About this task: Below are records; how many of their lines hold the string "NOTICIAS"? Reply with nothing but the number.

Information provided:
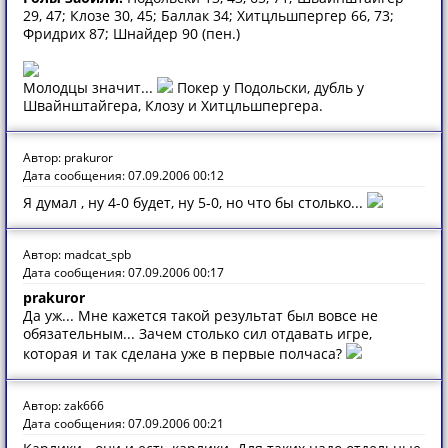
29, 47; Клозе 30, 45; Баллак 34; Хитцльшпергер 66, 73;
Фридрих 87; Шнайдер 90 (пен.)
Молодцы значит...
Покер у Подольски, дубль у
Швайнштайгера, Клозу и Хитцльшпергера.
Автор: prakuror
Дата сообщения: 07.09.2006 00:12
Я думал , ну 4-0 будет, ну 5-0, но что бы столько...
Автор: madcat_spb
Дата сообщения: 07.09.2006 00:17
prakuror
Да уж... Мне кажется такой результат был вовсе не
обязательным... Зачем столько сил отдавать игре,
которая и так сделана уже в первые полчаса?
Автор: zak666
Дата сообщения: 07.09.2006 00:21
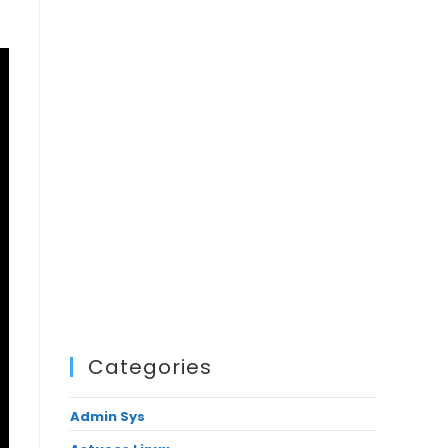
Categories
Admin Sys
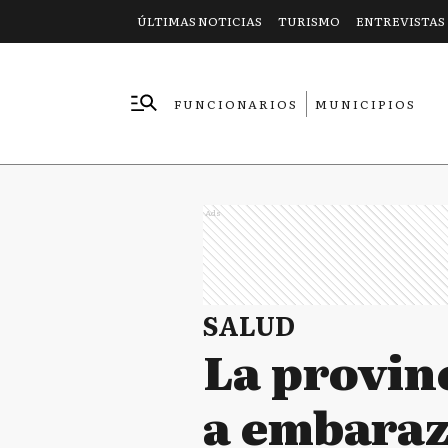
ÚLTIMAS NOTICIAS
TURISMO
ENTREVISTAS
FUNCIONARIOS
MUNICIPIOS
EMPRESAS
Ads
SALUD
La provin
a embaraz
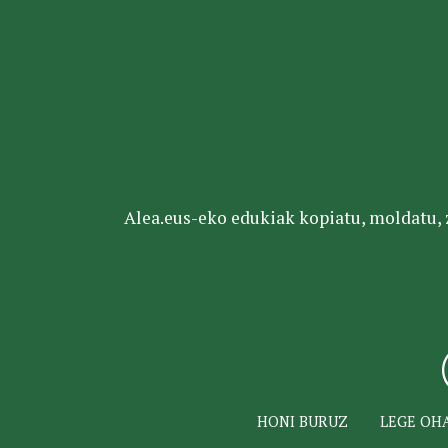
Alea.eus-eko edukiak kopiatu, moldatu, za
HONI BURUZ
LEGE OH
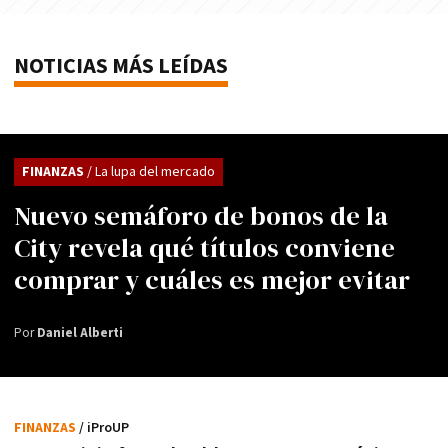
NOTICIAS MÁS LEÍDAS
FINANZAS
/ La lupa del mercado
Nuevo semáforo de bonos de la
City revela qué títulos conviene
comprar y cuáles es mejor evitar
Por
Daniel Alberti
FINANZAS
/ iProUP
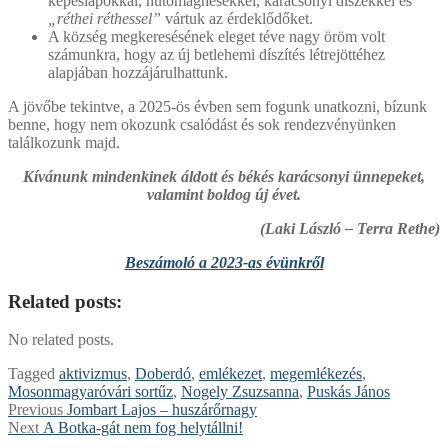
képeslapokkal, hűtőmágnesekkel, karácsonyi díszekkel és
„réthei réthessel”
vártuk az érdeklődőket.
A község megkeresésének eleget téve nagy öröm volt
számunkra, hogy az új betlehemi díszítés létrejöttéhez
alapjában hozzájárulhattunk.
A jövőbe tekintve, a 2025-ös évben sem fogunk unatkozni, bízunk
benne, hogy nem okozunk csalódást és sok rendezvényünken
találkozunk majd.
Kívánunk mindenkinek áldott és békés karácsonyi ünnepeket,
valamint boldog új évet.
(Laki László – Terra Rethe)
Beszámoló a 2023-as évünkről
Related posts:
No related posts.
Tagged
aktivizmus
,
Doberdó
,
emlékezet
,
megemlékezés
,
Mosonmagyaróvári sortűz
,
Nogely Zsuzsanna
,
Puskás János
Bejegyzés
Previous
Previous
Jombart Lajos – huszárőrnagy
Next
post:
Next
A Botka-gát nem fog helytállni!
navigáció
post:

Expected answer: 2